I like to keep the tradition of cooking alive through my two daughters (though sometimes with a 2-year-old it requires a lot of patience!). Whether it's making boxes and boxes of cookies to give out during Christmas to show others that we're thinking of them, to a special batch of chocolate/peanut butter no-bakes (my husband and oldest daughter's favorite) for their dad after a busy day at work, or inviting my mom and grandma over to decorate Easter cookies for all of the grandkids, I teach my girls that cooking for others is a special, caring and fun way to show Christ's love to others and to each other.
Though my brother and I are married with kids of our own, my mom and grandma still spoil us and care for us with homemade food. My mom makes dinner every Sunday for whatever family members or friends happen to be in town (I always make sure I'm one of them!). From barbeque ribs on the grill to eggplant Parmesan, we never leave hungry! And, of course, grandma always makes a homemade dessert. We can hardly wait for the summer sun to grow enough rhubarb for her or my mom to make their famous strawberry/rhubarb pie. Whenever we've had a new baby at my house, we are always lucky to have a freezer filled of a variety of mouthwatering casseroles courtesy of my grandma. Yes, we are really spoiled, and I haven't even mentioned fresh veggies prepared from the garden, gingerbread cookies at Christmas, banana cake for Chad's birthday and molasses cookies for my nephew....
Breezy's White Cookies
by Great Aunt Ada Fritz
1 cup white sugar
1 cup brown sugar, packed
¾ cup vegetable shortening
1 tsp. vanilla
½ cup buttermilk
1 tsp. salt
1 tsp. baking soda
2 tsp. baking powder
3 ½ - 4 cups flour
1/8 tsp. nutmeg
1.Combine the white sugar, brown sugar, shortening, eggs and vanilla in a large bowl.

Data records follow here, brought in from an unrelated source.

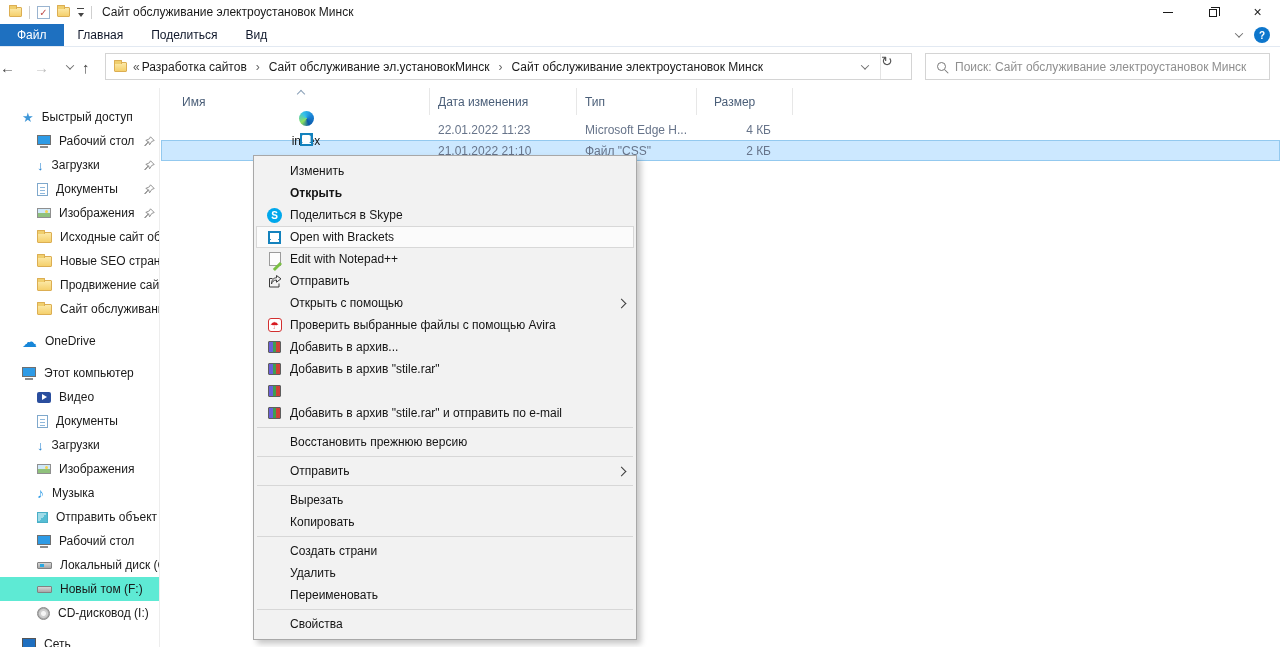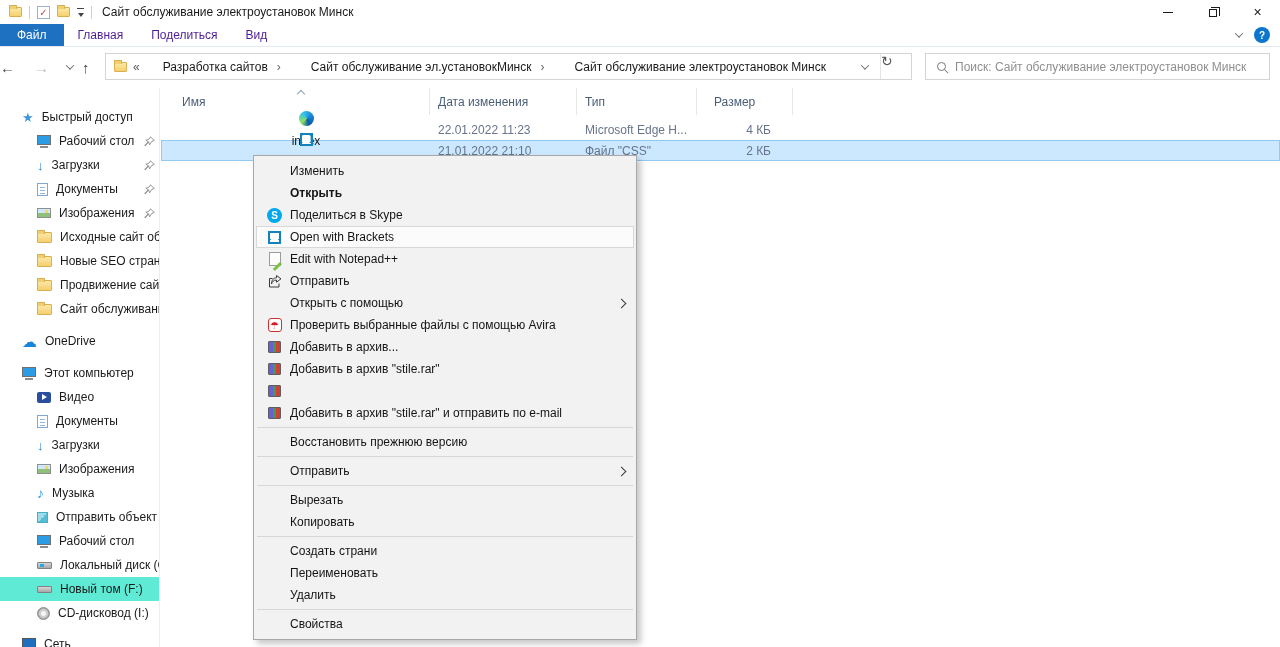--- a/index.html
+++ b/index.html
@@ -12,35 +12,35 @@
   .qat-sep { width:1px; height:13px; background:#cfcfcf; }
   .win-title { font-size:12px; margin-left:10px; white-space:nowrap; }
   .win-controls { position:absolute; right:0; top:0; display:flex; height:24px; }
   .wc { width:45px; height:24px; display:flex; align-items:center; justify-content:center; font-size:14px; color:#1a1a1a; }
   .ic-min { width:10px; height:1px; background:#1a1a1a; }
   .ic-restore { position:relative; width:8px; height:8px; border:1px solid #1a1a1a; margin-top:2px; background:#fff; }
   .ic-restore::before { content:""; position:absolute; top:-3px; left:1px; width:8px; height:8px; border-top:1px solid #1a1a1a; border-right:1px solid #1a1a1a; }
 
   
   .tabs { position:absolute; top:24px; left:0; right:0; height:23px; display:flex; align-items:stretch; background:#fff; border-bottom:1px solid #e2e9f2; }
-  .tab { font-size:12px; color:#4c1d95; display:flex; align-items:center; padding:0 14px; }
+  .tab { font-size:12px; color:#0f172a; display:flex; align-items:center; padding:0 14px; }
   .tab.file { background:#1e70c0; color:#fff; padding:0 17px; }
   .tabs-right { margin-left:auto; display:flex; align-items:center; gap:12px; padding-right:10px; }
 
   
   .toolbar { position:absolute; top:48px; left:0; right:0; height:38px; background:#fff; }
   .navs { position:absolute; left:0; top:0; height:100%; display:flex; align-items:center; }
   .navbtn { display:flex; align-items:center; justify-content:center; font-size:15px; }
   .nav-back { width:34px; color:#4a4a4a; }
   .nav-fwd  { width:26px; color:#bdbdbd; }
   .nav-drop { width:20px; }
   .nav-up   { width:26px; color:#4a4a4a; margin-left:2px; }
   .addr { position:absolute; left:105px; top:5px; width:807px; height:27px; border:1px solid #d4d4d4; display:flex; align-items:center; font-size:12px; background:#fff; }
   .crumb-prefix { color:#555; margin:0 2px 0 6px; }
-  .crumb { white-space:nowrap;margin-left:21px; }
+  .crumb { white-space:nowrap; }
   .crumb-sep { color:#666; margin:0 9px; font-size:12px; }
   .addr-spacer { flex:1; }
   .addr-chevbox { width:30px; height:100%; display:flex; align-items:center; justify-content:center; }
   .addr-refresh { width:31px; height:100%; display:flex; align-items:center; justify-content:center; border-left:1px solid #e4e4e4; color:#555; font-size:14px; }
   .search { position:absolute; left:925px; top:5px; width:345px; height:27px; border:1px solid #d4d4d4; display:flex; align-items:center; background:#fff; }
   .search input { border:none; outline:none; flex:1; font-size:12px; color:#0369a1; font-family:inherit; background:transparent; min-width:0; }
   .search input::placeholder { color:#8f8f8f; opacity:1; }
 
   
   .chev { display:inline-block; width:6px; height:6px; border-right:1px solid #6e6e6e; border-bottom:1px solid #6e6e6e; }
@@ -416,24 +416,24 @@
       <span class="mico"></span>
       <span class="mlbl">Копировать</span>
     </div>
   <div class="msep"></div>
   <div class="mi">
       <span class="mico"></span>
       <span class="mlbl">Создать страни</span>
     </div>
   <div class="mi">
       <span class="mico"></span>
+      <span class="mlbl">Удалить</span>
+    </div>
+  <div class="mi">
+      <span class="mico"></span>
       <span class="mlbl">Переименовать</span>
     </div>
-  <div class="mi">
-      <span class="mico"></span>
-      <span class="mlbl">Удалить</span>
-    </div>
   <div class="msep"></div>
   <div class="mi">
       <span class="mico"></span>
       <span class="mlbl">Свойства</span>
     </div>
 </div>
 
 </body></html>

2.Add buttermilk to the mixture.
3.In a small bowl, mix the salt, soda and baking powder. Add this to the wet mixture.
4.Taking 1/3 of the mixture at a time, knead in enough flour to make a soft dough.
5.Refrigerate the dough for 4 hours.
6.Roll the dough on a floured surface to 3/8 inch thick and cut into circles with a cookie cutter.
7.Bake at 350° for about 10 minutes until the cookies spring back when touched but aren't brown.
8.When cooled, cover with your favorite glaze, frosting and/or sprinkles!